Helperby Primitive Methodist chapel
Toft's Lane/ Main Street, Helperby
Thomas Newell writes in the Primitive Methodist magazine about the opening of Helperby Primitive Methodist chapel in 1860:
“Helperbv, Thirsk Circuit. —For many years our society at this village has been inconvenienced for want of a suitable place in which to worship God. Mr. Thomas Yeates, one of our local preachers, engaged to pay the rent of our present preaching-room, and urged the Quarter-day Board to continue the place on the plan, or probably it would have been given up; About twelve months ago we resolved to build a new chapel, our class-leader offered to sell us a site of ground with two cottages on it. We knew that this would add seriously to the outlay, but as no better opening presented itself, we determined at last that we would arise and build.
The cottages were taken down, and on November 15th of last year, the foundation was laid by Mr. T. Yeates, and a sermon preached by the Rev. O. Stout After many delays, through unseasonable weather, we announced the opening services for March 4th, 11th, and 13th. On the first of these days, Mr. Porter, of York, preached, and on the others, the Rev. H. Hebbron, of Sunderland. We had likewise on the 13th, a tea-meeting, and ad dresses afterwards. The chapel is a substantial brick building, covered with blue slate ; well lighted and ventilated ; 8 yards by 10, 14 feet from the floor to the wall plate, and fronts the principal street. It has a gallery capable of seating seventy persons, and space in the bottom for nearly as many free sittings. More than sixty of the sittings in the gallery are already let The cost will be about £195. We have not yet completed our collecting, but we have no doubt about raising the one-third required by rule.”

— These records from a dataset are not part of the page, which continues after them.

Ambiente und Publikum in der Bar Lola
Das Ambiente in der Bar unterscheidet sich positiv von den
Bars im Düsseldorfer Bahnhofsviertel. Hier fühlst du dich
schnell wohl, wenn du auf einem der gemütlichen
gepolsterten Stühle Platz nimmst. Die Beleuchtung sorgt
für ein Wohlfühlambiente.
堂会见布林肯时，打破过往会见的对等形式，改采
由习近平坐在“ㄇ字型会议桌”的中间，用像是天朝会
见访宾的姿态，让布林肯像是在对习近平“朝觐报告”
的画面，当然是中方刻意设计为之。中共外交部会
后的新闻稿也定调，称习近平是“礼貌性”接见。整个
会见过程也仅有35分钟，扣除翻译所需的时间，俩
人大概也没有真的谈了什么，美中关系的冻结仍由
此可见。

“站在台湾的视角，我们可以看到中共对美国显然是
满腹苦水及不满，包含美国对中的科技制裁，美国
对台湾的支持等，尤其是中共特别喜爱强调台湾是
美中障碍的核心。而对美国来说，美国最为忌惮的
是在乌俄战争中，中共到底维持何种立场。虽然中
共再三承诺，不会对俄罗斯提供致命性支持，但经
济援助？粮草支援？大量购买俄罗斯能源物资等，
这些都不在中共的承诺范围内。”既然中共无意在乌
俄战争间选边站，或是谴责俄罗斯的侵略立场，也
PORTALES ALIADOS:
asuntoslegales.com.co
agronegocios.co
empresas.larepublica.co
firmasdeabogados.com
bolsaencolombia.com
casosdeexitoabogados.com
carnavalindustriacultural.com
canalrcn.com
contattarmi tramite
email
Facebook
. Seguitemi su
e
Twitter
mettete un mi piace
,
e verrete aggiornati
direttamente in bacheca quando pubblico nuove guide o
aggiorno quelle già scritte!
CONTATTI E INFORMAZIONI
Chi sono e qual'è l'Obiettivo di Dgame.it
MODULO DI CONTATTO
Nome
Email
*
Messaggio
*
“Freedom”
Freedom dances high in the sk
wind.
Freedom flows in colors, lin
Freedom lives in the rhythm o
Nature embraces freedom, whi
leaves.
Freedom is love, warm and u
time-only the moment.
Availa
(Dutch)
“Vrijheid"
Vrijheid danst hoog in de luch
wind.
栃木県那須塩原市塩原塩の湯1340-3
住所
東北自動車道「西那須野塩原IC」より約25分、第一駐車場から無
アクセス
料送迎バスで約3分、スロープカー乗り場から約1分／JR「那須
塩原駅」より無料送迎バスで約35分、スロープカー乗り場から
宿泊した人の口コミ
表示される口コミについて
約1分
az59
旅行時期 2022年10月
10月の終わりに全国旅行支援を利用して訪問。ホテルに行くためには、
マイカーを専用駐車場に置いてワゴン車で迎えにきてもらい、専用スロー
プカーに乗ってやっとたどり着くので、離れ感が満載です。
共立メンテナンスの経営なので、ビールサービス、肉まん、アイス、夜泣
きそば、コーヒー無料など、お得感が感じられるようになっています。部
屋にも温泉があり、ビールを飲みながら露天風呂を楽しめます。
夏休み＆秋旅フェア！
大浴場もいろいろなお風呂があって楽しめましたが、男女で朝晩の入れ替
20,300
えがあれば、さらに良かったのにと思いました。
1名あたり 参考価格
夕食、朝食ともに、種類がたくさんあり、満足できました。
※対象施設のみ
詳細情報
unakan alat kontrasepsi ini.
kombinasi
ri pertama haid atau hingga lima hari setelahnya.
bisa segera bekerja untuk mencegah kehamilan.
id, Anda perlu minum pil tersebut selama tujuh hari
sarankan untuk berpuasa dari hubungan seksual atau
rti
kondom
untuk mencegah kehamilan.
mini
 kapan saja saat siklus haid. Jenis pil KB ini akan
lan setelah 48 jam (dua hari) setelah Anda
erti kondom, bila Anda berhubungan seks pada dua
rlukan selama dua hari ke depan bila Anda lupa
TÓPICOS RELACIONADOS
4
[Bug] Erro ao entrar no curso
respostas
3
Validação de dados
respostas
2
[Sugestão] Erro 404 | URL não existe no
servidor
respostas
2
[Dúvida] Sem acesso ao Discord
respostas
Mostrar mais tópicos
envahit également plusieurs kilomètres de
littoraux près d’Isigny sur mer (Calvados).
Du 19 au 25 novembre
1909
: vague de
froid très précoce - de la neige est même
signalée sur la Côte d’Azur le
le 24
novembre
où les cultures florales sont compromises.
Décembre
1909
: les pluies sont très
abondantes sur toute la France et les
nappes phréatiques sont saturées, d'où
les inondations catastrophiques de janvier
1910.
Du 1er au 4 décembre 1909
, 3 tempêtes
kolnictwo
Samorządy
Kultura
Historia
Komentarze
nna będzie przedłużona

On the 1892 1:2,500 Ordnance Survey map, a Primitive Methodist chapel is marked on main street, just north of the junction with Toft’s Lane, although the chapel may have been on Toft’s Lane. There is no obvious evidence on Street View. A later chapel building is marked on the 1975 map at the junction of Bridge Street and Main Street; the building still stands on Street View in June 2011. GENUK identifies this as a former Primitive Methodist chapel; is that the case?